Imagine for a minute that global warming isn't anthropogenic-- that it is happening, but it is happening because of... oh, I dunno, sunspots or an overabundance of squirrels or some other natural cause.
Would we just resign ourselves to dealing with the consequences, or would we try to do something about it?
Would environmentalists be lobbying for geoengineering solutions to save polar bear habitat or would they be protesting proposed geoengineering, waving signs saying "Don't Fool With Mother Nature!"
I bet they'd be waving signs.
If the consequences are the same, why does the cause matter? Would the argument be "we didn't cause the problem, so we don't have to fix it?" Or would it be the Appeal to Nature fallacy ("if it is natural, it must be good; if unnatural, bad")?
There are lots of problems we don't cause that we try hard to fix or prevent (diseases, natural disasters), so I don't think that would be the argument. I think instead there would be a double Appeal to Nature-- if global warming was natural, then it must be good. And geoengineering is unnatural, so it must be bad. So, the argument would go, we should do nothing.

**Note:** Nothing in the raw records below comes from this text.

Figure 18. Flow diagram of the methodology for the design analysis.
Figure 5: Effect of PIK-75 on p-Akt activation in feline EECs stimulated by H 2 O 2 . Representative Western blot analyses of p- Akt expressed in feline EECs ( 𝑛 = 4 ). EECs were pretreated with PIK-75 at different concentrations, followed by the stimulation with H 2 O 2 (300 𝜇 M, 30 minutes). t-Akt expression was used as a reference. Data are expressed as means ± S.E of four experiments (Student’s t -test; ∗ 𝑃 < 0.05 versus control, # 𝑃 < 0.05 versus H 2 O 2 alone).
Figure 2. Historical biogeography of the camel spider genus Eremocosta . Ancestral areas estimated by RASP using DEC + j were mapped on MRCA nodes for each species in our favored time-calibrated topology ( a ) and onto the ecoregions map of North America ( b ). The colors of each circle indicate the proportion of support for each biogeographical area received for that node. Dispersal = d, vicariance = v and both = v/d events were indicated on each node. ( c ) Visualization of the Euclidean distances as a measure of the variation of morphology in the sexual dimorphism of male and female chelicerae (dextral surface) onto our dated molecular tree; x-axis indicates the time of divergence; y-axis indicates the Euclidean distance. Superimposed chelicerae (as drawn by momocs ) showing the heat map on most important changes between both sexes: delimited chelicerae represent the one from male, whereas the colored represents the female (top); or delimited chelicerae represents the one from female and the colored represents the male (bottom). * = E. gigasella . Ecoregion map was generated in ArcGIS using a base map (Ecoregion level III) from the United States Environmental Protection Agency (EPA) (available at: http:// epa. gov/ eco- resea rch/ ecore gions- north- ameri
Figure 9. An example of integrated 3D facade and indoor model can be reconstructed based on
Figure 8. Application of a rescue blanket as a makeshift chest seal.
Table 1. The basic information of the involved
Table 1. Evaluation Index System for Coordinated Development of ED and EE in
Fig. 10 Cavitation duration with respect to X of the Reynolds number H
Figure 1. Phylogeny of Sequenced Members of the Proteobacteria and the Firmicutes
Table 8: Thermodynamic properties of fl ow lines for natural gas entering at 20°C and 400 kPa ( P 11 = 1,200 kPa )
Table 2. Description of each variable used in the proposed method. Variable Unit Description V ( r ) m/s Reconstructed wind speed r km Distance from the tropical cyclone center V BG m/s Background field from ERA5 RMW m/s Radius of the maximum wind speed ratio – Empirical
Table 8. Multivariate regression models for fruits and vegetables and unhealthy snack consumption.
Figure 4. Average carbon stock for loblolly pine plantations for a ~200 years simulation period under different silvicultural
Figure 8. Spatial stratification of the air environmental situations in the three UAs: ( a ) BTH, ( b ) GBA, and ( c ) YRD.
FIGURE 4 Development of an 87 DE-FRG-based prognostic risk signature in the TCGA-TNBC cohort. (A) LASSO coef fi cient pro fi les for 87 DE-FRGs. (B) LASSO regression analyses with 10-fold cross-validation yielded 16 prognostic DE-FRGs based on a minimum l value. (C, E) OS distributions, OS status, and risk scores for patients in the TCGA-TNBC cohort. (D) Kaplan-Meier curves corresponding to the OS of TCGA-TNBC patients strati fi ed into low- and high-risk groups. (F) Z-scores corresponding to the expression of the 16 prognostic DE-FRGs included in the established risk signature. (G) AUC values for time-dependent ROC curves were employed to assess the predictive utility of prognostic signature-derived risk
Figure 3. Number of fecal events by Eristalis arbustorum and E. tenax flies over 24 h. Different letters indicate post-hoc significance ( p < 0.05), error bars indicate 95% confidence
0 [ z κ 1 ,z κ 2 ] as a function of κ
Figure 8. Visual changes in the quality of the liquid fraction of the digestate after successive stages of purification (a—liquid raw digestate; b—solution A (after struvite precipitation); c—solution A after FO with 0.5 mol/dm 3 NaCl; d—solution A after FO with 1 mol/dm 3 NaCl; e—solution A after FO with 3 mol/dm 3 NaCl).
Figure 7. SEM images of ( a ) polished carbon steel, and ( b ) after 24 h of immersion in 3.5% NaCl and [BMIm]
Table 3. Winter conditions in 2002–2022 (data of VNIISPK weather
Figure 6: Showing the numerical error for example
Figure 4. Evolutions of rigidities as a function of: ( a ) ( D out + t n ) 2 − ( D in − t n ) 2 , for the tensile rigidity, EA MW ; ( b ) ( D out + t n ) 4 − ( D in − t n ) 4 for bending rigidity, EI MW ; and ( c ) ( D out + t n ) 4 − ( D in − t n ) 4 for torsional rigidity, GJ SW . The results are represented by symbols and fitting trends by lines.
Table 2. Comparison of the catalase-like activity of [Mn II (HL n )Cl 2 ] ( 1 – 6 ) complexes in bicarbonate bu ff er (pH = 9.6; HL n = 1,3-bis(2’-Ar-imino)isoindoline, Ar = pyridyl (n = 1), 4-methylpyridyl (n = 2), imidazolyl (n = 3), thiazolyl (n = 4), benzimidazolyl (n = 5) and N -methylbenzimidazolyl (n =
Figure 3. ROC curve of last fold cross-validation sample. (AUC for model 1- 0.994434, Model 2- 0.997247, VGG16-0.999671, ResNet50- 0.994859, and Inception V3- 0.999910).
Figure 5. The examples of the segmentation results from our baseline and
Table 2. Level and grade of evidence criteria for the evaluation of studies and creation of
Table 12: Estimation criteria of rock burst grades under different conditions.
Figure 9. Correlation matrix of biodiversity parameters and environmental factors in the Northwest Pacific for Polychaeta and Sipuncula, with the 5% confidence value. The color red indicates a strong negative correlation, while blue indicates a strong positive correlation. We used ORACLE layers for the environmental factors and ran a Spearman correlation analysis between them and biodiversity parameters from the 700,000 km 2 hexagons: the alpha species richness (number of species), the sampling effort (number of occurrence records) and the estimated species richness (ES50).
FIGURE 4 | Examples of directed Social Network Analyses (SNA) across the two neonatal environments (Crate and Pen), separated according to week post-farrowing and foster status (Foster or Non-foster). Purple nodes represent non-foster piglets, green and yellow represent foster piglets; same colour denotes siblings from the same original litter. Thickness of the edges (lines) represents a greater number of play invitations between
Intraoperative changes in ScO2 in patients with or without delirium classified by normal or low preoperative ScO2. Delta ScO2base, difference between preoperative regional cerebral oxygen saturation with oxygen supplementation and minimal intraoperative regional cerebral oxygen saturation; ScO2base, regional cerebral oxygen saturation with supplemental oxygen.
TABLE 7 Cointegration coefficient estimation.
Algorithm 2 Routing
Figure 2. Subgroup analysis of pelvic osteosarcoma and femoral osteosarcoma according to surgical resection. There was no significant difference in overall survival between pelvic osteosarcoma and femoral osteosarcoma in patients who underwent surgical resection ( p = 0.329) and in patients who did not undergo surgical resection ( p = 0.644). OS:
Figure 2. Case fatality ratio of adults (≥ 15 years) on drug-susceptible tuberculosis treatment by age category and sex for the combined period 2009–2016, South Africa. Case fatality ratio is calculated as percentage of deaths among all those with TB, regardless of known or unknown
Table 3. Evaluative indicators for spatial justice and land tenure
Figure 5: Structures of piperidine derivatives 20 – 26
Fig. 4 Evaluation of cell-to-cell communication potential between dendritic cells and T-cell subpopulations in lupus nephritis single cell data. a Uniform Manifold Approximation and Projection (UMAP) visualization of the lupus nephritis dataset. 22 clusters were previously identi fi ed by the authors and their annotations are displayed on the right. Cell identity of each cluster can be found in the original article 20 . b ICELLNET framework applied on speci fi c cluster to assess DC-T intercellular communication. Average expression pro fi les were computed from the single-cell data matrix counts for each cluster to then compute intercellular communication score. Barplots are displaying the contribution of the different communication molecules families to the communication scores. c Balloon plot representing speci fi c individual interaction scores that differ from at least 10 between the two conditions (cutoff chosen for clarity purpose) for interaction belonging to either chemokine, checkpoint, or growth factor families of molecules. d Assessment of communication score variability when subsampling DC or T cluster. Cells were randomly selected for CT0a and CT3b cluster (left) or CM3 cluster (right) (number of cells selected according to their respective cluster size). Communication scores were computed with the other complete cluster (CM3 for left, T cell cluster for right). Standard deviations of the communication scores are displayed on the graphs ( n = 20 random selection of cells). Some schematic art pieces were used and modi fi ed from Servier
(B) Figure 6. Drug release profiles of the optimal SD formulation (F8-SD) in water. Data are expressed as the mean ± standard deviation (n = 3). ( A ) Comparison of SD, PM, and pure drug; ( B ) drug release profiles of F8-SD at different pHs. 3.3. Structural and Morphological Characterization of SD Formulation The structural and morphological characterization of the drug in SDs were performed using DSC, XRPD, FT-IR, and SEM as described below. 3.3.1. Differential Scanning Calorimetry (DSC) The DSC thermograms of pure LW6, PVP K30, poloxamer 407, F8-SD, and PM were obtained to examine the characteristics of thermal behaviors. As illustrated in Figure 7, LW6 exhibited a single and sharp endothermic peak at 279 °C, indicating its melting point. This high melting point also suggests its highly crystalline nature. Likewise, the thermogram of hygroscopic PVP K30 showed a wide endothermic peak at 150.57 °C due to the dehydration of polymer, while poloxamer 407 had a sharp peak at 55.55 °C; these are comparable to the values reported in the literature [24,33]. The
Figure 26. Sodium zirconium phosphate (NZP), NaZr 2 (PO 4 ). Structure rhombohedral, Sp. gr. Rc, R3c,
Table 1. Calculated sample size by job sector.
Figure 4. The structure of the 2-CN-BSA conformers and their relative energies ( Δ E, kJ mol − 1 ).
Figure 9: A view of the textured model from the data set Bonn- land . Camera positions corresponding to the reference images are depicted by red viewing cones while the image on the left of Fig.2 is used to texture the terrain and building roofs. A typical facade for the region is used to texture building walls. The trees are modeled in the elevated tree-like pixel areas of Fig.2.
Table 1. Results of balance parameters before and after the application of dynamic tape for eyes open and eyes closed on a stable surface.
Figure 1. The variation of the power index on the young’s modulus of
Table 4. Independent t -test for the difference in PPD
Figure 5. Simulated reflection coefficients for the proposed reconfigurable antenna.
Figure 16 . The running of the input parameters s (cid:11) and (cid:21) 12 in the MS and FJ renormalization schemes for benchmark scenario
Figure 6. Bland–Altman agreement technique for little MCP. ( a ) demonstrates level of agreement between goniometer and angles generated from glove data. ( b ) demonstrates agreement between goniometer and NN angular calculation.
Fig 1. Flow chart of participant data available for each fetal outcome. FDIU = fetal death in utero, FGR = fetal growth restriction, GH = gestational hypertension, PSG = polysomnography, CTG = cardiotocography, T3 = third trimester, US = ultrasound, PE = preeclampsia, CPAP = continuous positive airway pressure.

I don't believe in the Appeal to Nature, and I don't think it matters whether or not global warming is "natural" or man-made. I think we should weigh the costs and benefits of global warming and compare them to the costs and benefits of possible solutions to figure out what, if anything, we should do.
And I expect that'll happen when Whole Foods decides to get rid of its Natural and Homeopathic Remedies aisle. I predict we'll have genetically engineered flying pigs before then (on second thought, that's dumb; they'll create chickens that taste like bacon).